Dataset excerpts:

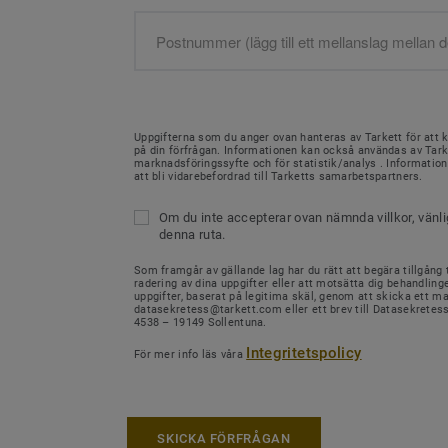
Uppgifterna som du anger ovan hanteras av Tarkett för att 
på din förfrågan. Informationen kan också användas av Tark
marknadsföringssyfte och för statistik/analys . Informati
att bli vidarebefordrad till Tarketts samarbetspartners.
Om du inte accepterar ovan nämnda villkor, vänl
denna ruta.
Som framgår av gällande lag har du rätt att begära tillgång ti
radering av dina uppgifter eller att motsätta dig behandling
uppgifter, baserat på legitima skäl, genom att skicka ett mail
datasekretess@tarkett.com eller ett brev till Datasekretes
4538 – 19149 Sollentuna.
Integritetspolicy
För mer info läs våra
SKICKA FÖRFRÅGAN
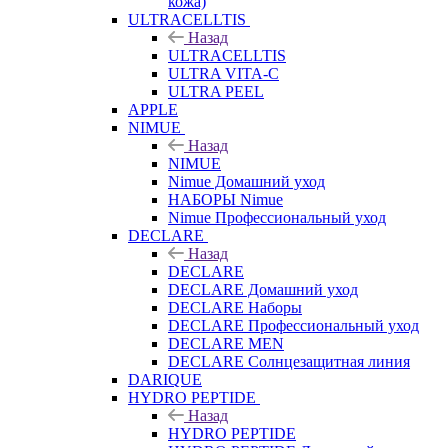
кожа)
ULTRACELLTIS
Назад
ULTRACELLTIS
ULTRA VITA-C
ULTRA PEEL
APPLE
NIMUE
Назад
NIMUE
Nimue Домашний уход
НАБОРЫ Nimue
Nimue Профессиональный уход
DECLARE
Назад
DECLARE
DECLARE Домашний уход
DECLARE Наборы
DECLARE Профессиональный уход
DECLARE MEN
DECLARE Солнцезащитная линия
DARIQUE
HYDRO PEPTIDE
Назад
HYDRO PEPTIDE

* * *

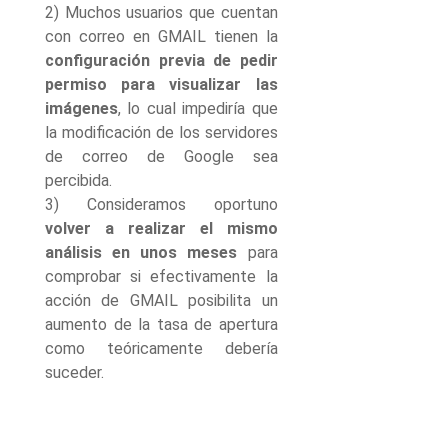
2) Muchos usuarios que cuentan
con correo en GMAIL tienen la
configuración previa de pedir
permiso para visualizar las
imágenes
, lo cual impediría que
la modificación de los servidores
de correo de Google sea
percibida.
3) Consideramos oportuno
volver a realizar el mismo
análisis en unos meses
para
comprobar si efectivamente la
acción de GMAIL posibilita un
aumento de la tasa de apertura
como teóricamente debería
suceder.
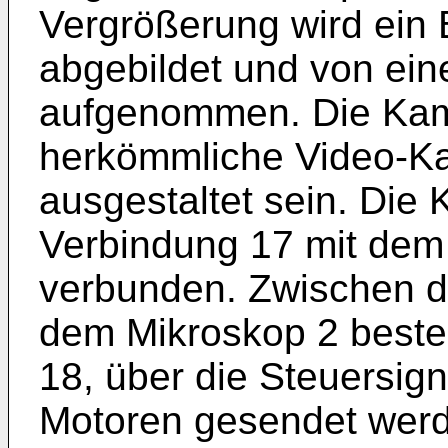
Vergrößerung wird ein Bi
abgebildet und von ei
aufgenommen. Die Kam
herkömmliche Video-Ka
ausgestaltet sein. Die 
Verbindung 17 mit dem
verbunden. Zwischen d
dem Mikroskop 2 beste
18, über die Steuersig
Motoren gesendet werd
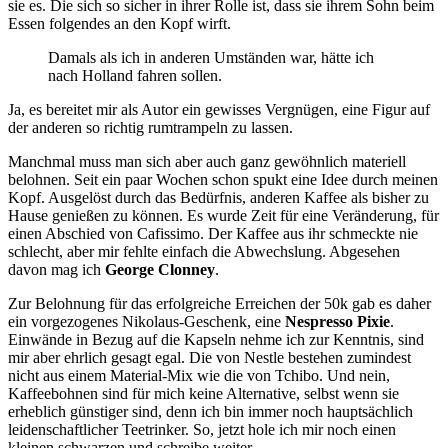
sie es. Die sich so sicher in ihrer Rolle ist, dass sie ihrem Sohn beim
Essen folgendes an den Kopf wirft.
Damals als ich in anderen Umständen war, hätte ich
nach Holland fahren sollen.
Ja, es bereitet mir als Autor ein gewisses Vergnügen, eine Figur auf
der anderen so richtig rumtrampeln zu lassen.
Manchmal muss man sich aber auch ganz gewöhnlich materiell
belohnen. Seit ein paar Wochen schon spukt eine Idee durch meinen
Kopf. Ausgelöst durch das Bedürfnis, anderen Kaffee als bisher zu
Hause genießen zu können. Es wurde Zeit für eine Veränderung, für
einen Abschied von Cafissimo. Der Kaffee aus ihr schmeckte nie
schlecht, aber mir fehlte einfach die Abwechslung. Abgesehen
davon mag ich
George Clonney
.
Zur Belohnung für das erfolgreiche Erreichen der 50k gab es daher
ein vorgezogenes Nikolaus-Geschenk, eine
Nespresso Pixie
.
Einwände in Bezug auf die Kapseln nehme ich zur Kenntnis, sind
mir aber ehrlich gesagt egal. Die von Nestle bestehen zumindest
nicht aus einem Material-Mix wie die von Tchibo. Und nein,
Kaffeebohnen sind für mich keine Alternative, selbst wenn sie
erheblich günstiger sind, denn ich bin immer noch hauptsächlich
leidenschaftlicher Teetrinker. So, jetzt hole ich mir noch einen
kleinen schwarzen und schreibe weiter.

▶ _ACTION ITEM_
Return exactly the lines above from the line that has "Einwände in Bezug" through the line that has "kleinen schwarzen und schreibe weiter.", inclusive, and nothing else.

▶ _WRITTEN ANSWER_
Einwände in Bezug auf die Kapseln nehme ich zur Kenntnis, sind
mir aber ehrlich gesagt egal. Die von Nestle bestehen zumindest
nicht aus einem Material-Mix wie die von Tchibo. Und nein,
Kaffeebohnen sind für mich keine Alternative, selbst wenn sie
erheblich günstiger sind, denn ich bin immer noch hauptsächlich
leidenschaftlicher Teetrinker. So, jetzt hole ich mir noch einen
kleinen schwarzen und schreibe weiter.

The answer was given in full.